The result I am expecting is:
+----+------+--------+---------+
| id | min | count1 | count 2 |
+----+------+--------+---------+
| 1 | 1 | 2 | 1 |
| 2 | NULL | 0 | 0 |
+----+------+--------+---------+
First Try:
This doesn't work.
SELECT a.id,
MIN(c.y),
SUM(IF(b.x = 1, 1, 0)),
SUM(IF(b.x = 0, 1, 0))
FROM a
LEFT JOIN b
ON ( a.id = b.id )
LEFT JOIN c
ON ( a.id = c.id )
GROUP BY a.id
+----+------+--------+---------+
| id | min | count1 | count 2 |
+----+------+--------+---------+
| 1 | 1 | 4 | 2 |
| 2 | NULL | 0 | 0 |
+----+------+--------+---------+
Second Try:
This works but I am sure it has a bad performance.
SELECT a.id,
MIN(c.y),
b.x,
b.y
FROM a
LEFT JOIN (SELECT b.id, SUM(IF(b.x = 1, 1, 0)) x, SUM(IF(b.x = 0, 1, 0)) y FROM b) b
ON ( a.id = b.id )
LEFT JOIN c
ON ( a.id = c.id )
GROUP BY a.id
+----+------+--------+---------+
| id | min | count1 | count 2 |
+----+------+--------+---------+
| 1 | 1 | 2 | 1 |
| 2 | NULL | 0 | 0 |
+----+------+--------+---------+
Last Try:
This works too.
SELECT x.*,
SUM(IF(b.x = 1, 1, 0)),
SUM(IF(b.x = 0, 1, 0))
FROM (SELECT a.id,
MIN(c.y)
FROM a
LEFT JOIN c
ON ( a.id = c.id )
GROUP BY a.id) x
LEFT JOIN b
ON ( b.id = x.id )
GROUP BY x.id
Now my question is: Is the last one the best choise or is there a way to write this query with just one select statement (like in the first try)?
Your joins are doing cartesian products for a given value, because there are multiple rows in each table.
You can fix this by using count(distinct) rather than sum():
SELECT a.id, MIN(c.y),
count(distinct (case when b.x = 1 then b.id end)),
count(distinct (case when b.x = 0 then b.id end))
FROM a
LEFT JOIN b
ON ( a.id = b.id )
LEFT JOIN c
ON ( a.id = c.id )
GROUP BY a.id;
You can also fix this by pre-aggregating b (and/or c). And you would need to take that approach if your aggregation function were something like the sum of a column in b.
EDIT:
You are correct. The above query counts the distinct values of B, but B contains rows that are exact duplicates. (Personally, I think having a column with the name id that has duplicates is a sign of poor design, but that is another issue.)

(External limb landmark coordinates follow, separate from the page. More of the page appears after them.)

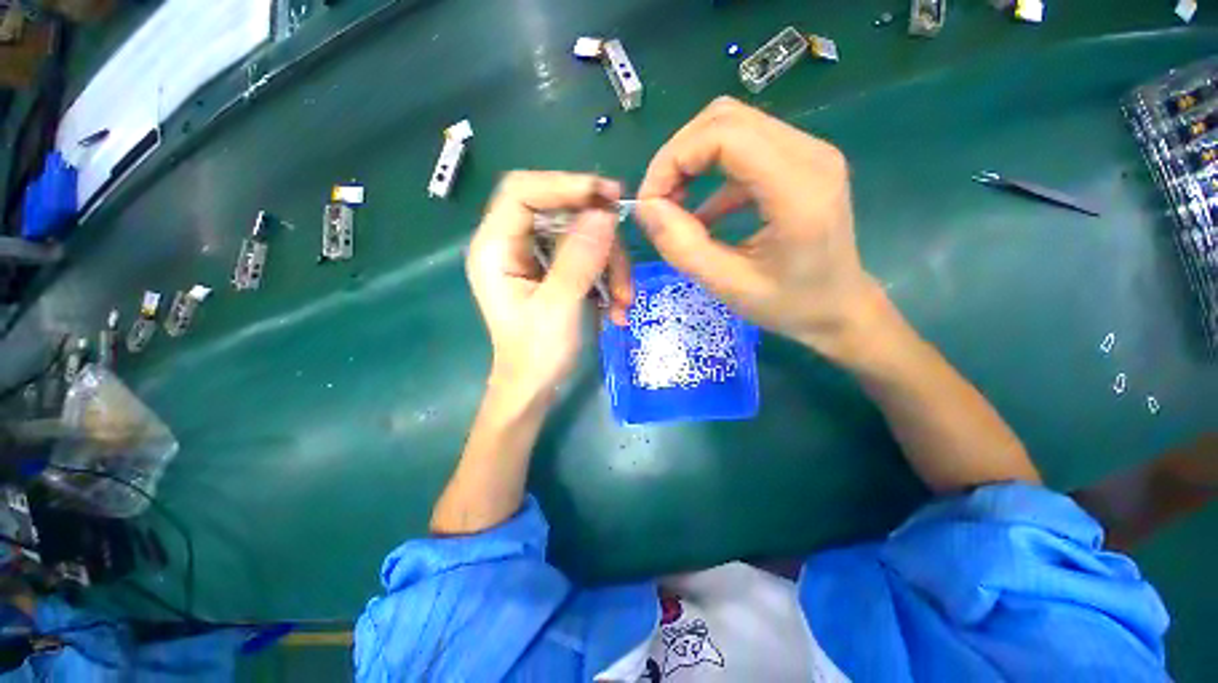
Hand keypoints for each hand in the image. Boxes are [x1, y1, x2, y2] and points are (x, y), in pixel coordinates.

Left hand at [466, 171, 631, 404]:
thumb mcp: (558, 308)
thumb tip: (605, 214)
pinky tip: (617, 306)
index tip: (608, 196)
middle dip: (599, 238)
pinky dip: (607, 278)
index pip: (523, 192)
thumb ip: (579, 260)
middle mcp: (512, 245)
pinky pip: (588, 258)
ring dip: (610, 266)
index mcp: (495, 248)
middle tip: (625, 261)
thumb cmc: (535, 355)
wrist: (533, 388)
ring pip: (582, 238)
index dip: (564, 185)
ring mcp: (535, 259)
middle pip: (560, 213)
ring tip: (624, 301)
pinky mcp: (554, 272)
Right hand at [635, 97, 883, 361]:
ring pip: (732, 127)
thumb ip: (683, 247)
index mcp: (798, 189)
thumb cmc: (789, 305)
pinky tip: (702, 211)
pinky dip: (711, 172)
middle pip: (725, 119)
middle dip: (678, 156)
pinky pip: (744, 149)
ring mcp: (808, 153)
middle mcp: (809, 155)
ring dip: (692, 160)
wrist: (839, 308)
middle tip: (658, 201)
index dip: (674, 159)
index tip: (650, 202)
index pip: (724, 135)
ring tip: (674, 203)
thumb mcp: (728, 286)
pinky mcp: (799, 163)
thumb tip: (646, 208)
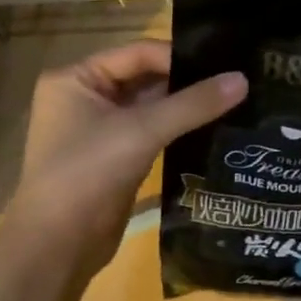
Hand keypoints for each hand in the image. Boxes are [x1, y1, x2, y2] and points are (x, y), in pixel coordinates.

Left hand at [10, 40, 244, 274]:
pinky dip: (178, 130)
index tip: (224, 65)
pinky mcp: (115, 158)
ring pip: (151, 108)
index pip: (138, 53)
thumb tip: (243, 79)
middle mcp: (84, 98)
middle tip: (236, 81)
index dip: (180, 57)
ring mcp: (99, 130)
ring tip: (233, 102)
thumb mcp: (142, 131)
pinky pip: (151, 133)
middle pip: (145, 78)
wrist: (57, 247)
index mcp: (76, 78)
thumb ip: (194, 104)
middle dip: (186, 82)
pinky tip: (214, 129)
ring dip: (186, 108)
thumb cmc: (88, 173)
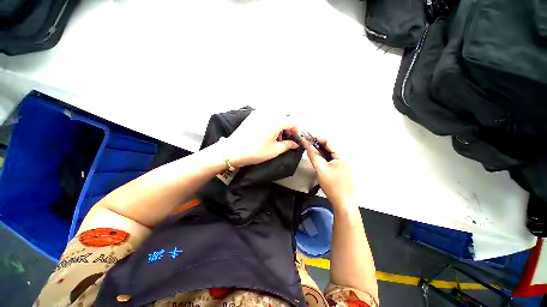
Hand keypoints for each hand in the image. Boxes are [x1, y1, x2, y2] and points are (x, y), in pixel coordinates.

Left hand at [223, 112, 299, 166]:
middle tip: (286, 139)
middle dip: (288, 128)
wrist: (232, 151)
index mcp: (276, 121)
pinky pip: (266, 116)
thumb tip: (295, 144)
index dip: (296, 131)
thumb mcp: (274, 150)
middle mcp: (268, 113)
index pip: (292, 122)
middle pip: (284, 118)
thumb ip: (287, 145)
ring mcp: (259, 113)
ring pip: (275, 116)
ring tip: (276, 138)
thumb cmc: (256, 151)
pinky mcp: (252, 116)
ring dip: (279, 126)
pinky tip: (267, 133)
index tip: (296, 139)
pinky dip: (271, 123)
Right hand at [303, 137, 356, 207]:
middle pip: (330, 146)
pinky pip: (332, 158)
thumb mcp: (321, 169)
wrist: (344, 202)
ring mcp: (345, 162)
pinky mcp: (343, 167)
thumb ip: (313, 155)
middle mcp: (345, 156)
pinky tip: (319, 158)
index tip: (307, 137)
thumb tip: (306, 143)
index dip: (317, 138)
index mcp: (342, 155)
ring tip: (311, 149)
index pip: (329, 141)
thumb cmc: (332, 185)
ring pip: (331, 152)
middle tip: (307, 143)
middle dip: (318, 143)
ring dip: (321, 150)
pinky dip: (325, 156)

You could solve it by having a real id in the b table, because then the count(distinct) would count the correct values. You can also solve it by aggregating the two tables before joining them in:
SELECT a.id, c.y, x1, x0
FROM a
LEFT JOIN (select b.id,
sum(b.x = 1) as x1,
sum(b.x = 0) as x0
from b
group by b.id
) b
ON ( a.id = b.id )
LEFT JOIN (select c.id, min(c.y) as y
from c
group by c.id
) c
ON ( a.id = c.id );
Here is a SQL Fiddle for the problem.
EDIT II:
You can get it in one statement, but I'm not so sure that it would work on similar data. The idea is that you can count all the cases where x = 1 and then divide by the number of rows in the C table to get the real distinct count:
SELECT a.id, MIN(c.y),
coalesce(sum(b.x = 1), 0) / count(distinct coalesce(c.y, -1)),
coalesce(sum(b.x = 0), 0) / count(distinct coalesce(c.y, -1))
FROM a
LEFT JOIN b
ON ( a.id = b.id )
LEFT JOIN c
ON ( a.id = c.id )
GROUP BY a.id;
It is a little tricky, because you have to handle NULLs to get the right values. Note that this is counting the y value to get a distinct count from the C table. Your question re-enforces why it is a good idea to have a unique integer primary key in every table.